Stando alle indagini precedenti al blitz, avvenuto tra le province di Roma, Salerno, Napoli e L’Aquila, i quattro membri del gruppo tra il 2011 e il 2015 sarebbe riusciti a vendere eliambulanze in Iran e Libia, che poi sarebbero state riconvertite in aerei da guerra; inoltre venivano smerciati fucili d’assalto e missili prodotti dai Paesi dell’ex area sovietica, in violazione dell’embargo vigente.

I quattro arrestati sono tre italiani e un libico, tutti gravitanti attorno alla Società Italiana Elicotteri di Roma, il cui legale rappresentante Andrea Pardi è stato fermato.

L’uomo era tra l’altro già coinvolto in un’altra indagine simile riguardante il traffico di armi e il reclutamento di mercenari tra Somalia e Italia. Secondo l’indagine il gruppo si è anche avvalso dell’aiuto di una coppia di napoletani come intermediari per intavolare la trattativa con gli alti funzionari iraniani.
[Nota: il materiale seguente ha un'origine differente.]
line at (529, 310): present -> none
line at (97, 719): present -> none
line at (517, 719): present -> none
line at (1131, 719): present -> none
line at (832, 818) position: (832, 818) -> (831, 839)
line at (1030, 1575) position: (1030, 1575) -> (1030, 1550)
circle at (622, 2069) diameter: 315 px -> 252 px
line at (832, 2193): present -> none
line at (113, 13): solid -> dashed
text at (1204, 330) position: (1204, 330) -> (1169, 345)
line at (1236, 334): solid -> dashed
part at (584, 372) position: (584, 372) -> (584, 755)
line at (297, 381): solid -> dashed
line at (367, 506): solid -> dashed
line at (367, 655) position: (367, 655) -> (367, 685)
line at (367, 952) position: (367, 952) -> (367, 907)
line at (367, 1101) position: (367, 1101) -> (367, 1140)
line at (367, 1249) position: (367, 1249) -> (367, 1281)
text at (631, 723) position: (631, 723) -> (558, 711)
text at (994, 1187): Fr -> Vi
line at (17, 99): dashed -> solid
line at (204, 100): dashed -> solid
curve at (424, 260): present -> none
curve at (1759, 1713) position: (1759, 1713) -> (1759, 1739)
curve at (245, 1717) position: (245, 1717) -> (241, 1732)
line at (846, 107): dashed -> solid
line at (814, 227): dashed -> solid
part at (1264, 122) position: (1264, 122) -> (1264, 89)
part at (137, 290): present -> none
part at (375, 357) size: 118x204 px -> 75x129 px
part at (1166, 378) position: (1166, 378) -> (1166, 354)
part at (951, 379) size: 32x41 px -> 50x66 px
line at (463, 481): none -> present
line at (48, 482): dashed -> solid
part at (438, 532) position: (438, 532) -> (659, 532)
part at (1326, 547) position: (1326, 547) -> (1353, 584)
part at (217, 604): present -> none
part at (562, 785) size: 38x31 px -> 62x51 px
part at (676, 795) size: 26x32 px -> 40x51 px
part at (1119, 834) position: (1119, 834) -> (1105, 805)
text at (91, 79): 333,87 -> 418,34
L’embargo con l’Iran veniva aggirato tramite una società di Panama, che non riconosce l’embargo, mentre in un altro caso relativo a gruppi militari libici i quattro si sono avvalsi dell’appoggio di una società ucraina.

Tra gli arrestati vi è anche una coppia formata da un italiano convertito all’Islam, Mario Di Leva, oggi conosciuto come Jaafar, e sua moglie Annamaria Fontana. Di Leva è sospettato anche di essersi avvicinato a posizioni radicali, dato che le armi sarebbero state destinate a un gruppo dell’Isis attivo in Libia e in Iran.